## [COMPLETE THE FOLLOWING]
- a) In the post about leaving teaching, when will the writer stop teaching?
- b) Transcribe the post about leaving teaching, starting with "All the colleagues" and going on through "School English department.".

## [GIVEN TEXT]

▼

Will Write for Food 11/8/13

        Anyone out there need a "barely forty-something"/ fifty year old?
      I've recently made a life-altering decision. At the end of the 2013-2014 school year I will no longer be teaching. Perhaps this is a shock to some. To others, it might just be a slight raise of one or two eyebrows. Some of you may say to yourself, "Thank God! At least now I don't have to listen to him gripe about that job while he's enjoying all those breaks teachers get."
     I won't attempt to speak for anyone, but I will be happy to hear your thoughts, advice and I'm willing to answer any question. I'm also taking job offers while waiting to hear from Ron Howard's people or Steven Spielberg's people or...-you get the idea. Be warned though, my answer may well sound convoluted and contradictory. It's also a safe bet that said answer will change over time.
       "There are a hundred reasons," I have told my colleagues, "and there's a flip-side to every one of them."
       They all nod their heads and say, "I know what you mean."
        All the colleagues that I've told seem to understand. They congratulate me. Some voice their envy in funny ways and some really kind ones tell me that they'll miss me. I appreciate that and I will miss them too, but I also know that eventually I'll be just a ghostly memory. Forgive the momentary vanity, but I do wonder what they'll say when I'm no longer a member of the Lawrence Central High School English department.
     "Nickels? Oh yeah, that guy that used to teach in room 134, right?"
     "I thought it was 132. Any way, he was funny."
     "Quiet and moody sometimes, but he always had a good movie if you needed it."
    "Remember how his seniors would laugh about the way he'd get all worked up at the end of Beowulf."
     "Oh yeah, that part where Beowulf battles the dragon and all the thanes run. He would go on and on about how cool it was the way Wiglaf stood his ground and rebuked the 'shirkers'."

▲

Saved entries
▼

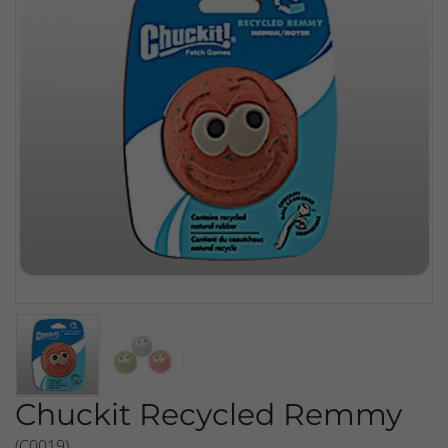
Chuckit Recycled Remmy
(C0019)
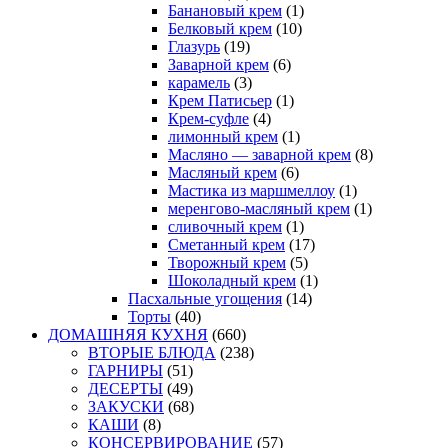
Банановый крем
(1)
Белковый крем
(10)
Глазурь
(19)
Заварной крем
(6)
карамель
(3)
Крем Патисьер
(1)
Крем-суфле
(4)
лимонный крем
(1)
Масляно — заварной крем
(8)
Масляный крем
(6)
Мастика из маршмеллоу
(1)
меренгово-масляный крем
(1)
сливочный крем
(1)
Сметанный крем
(17)
Творожный крем
(5)
Шоколадный крем
(1)
Пасхальные угощения
(14)
Торты
(40)
ДОМАШНЯЯ КУХНЯ
(660)
ВТОРЫЕ БЛЮДА
(238)
ГАРНИРЫ
(51)
ДЕСЕРТЫ
(49)
ЗАКУСКИ
(68)
КАШИ
(8)
КОНСЕРВИРОВАНИЕ
(57)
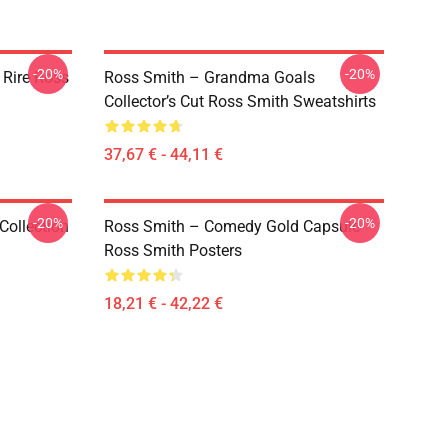
-20%
-20%
 Rire Ross
Ross Smith – Grandma Goals
Collector’s Cut Ross Smith Sweatshirts
37,67 € - 44,11 €
-20%
-20%
Collection
Ross Smith – Comedy Gold Capsule
Ross Smith Posters
18,21 € - 42,22 €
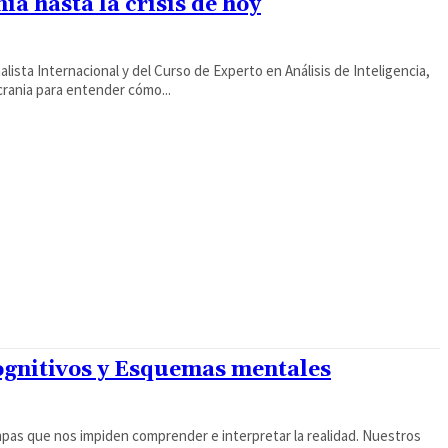
ia hasta la crisis de hoy
lista Internacional y del Curso de Experto en Análisis de Inteligencia,
crania para entender cómo...
ognitivos y Esquemas mentales
pas que nos impiden comprender e interpretar la realidad. Nuestros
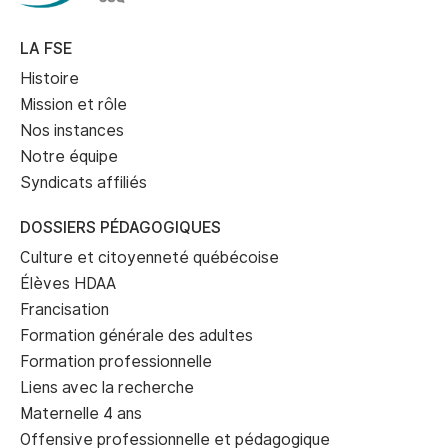
LA FSE
Histoire
Mission et rôle
Nos instances
Notre équipe
Syndicats affiliés
DOSSIERS PÉDAGOGIQUES
Culture et citoyenneté québécoise
Élèves HDAA
Francisation
Formation générale des adultes
Formation professionnelle
Liens avec la recherche
Maternelle 4 ans
Offensive professionnelle et pédagogique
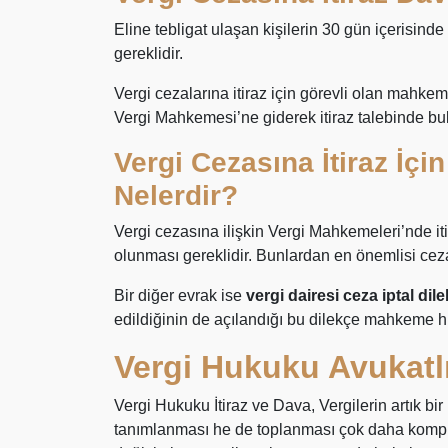
Eline tebligat ulaşan kişilerin 30 gün içerisind
gereklidir.
Vergi cezalarına itiraz için görevli olan mahkeme
Vergi Mahkemesi’ne giderek itiraz talebinde 
Vergi Cezasına İtiraz İçi
Nelerdir?
Vergi cezasına ilişkin Vergi Mahkemeleri’nde iti
olunması gereklidir. Bunlardan en önemlisi cezan
Bir diğer evrak ise
vergi dairesi ceza iptal dil
edildiğinin de açılandığı bu dilekçe mahkeme 
Vergi Hukuku Avukatl
Vergi Hukuku İtiraz ve Dava, Vergilerin artık bi
tanımlanması he de toplanması çok daha komple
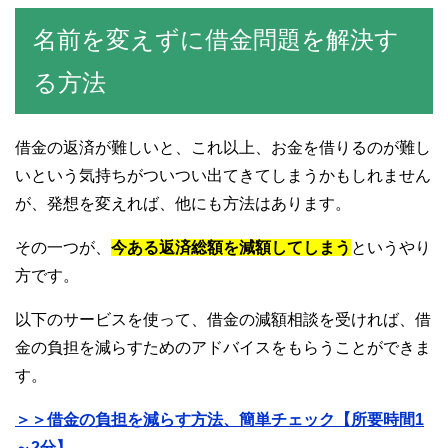
名前を変えずに借金問題を解決す
る方法
借金の返済が難しいと、これ以上、お金を借りるのが難し
いという気持ちがついつい出てきてしまうかもしれません
が、発想を変えれば、他にも方法はあります。
その一つが、
今ある返済総額を減額してしまう
というやり
方です。
以下のサービスを使って、借金の減額相談を受ければ、借
金の負担を減らすためのアドバイスをもらうことができま
す。
＞＞借金の負担を減らす方法、簡単チェック【所要時間1
～2分】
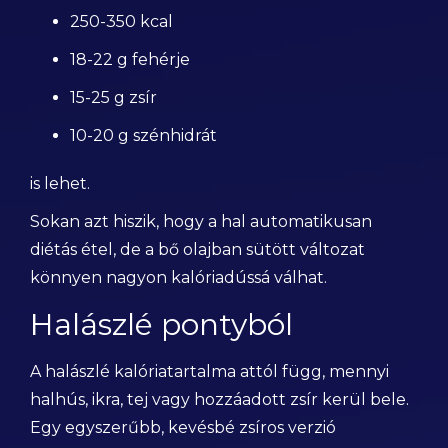
250-350 kcal
18-22 g fehérje
15-25 g zsír
10-20 g szénhidrát
is lehet.
Sokan azt hiszik, hogy a hal automatikusan
diétás étel, de a bő olajban sütött változat
könnyen nagyon kalóriadússá válhat.
Halászlé pontyból
A halászlé kalóriatartalma attól függ, mennyi
halhús, ikra, tej vagy hozzáadott zsír kerül bele.
Egy egyszerűbb, kevésbé zsíros verzió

▲

## [SOLUTIONS TO EACH TASK]
- a) At the end of the 2013-2014 school year.

- b)
All the colleagues that I've told seem to understand. They congratulate me. Some voice their envy in funny ways and some really kind ones tell me that they'll miss me. I appreciate that and I will miss them too, but I also know that eventually I'll be just a ghostly memory. Forgive the momentary vanity, but I do wonder what they'll say when I'm no longer a member of the Lawrence Central High School English department.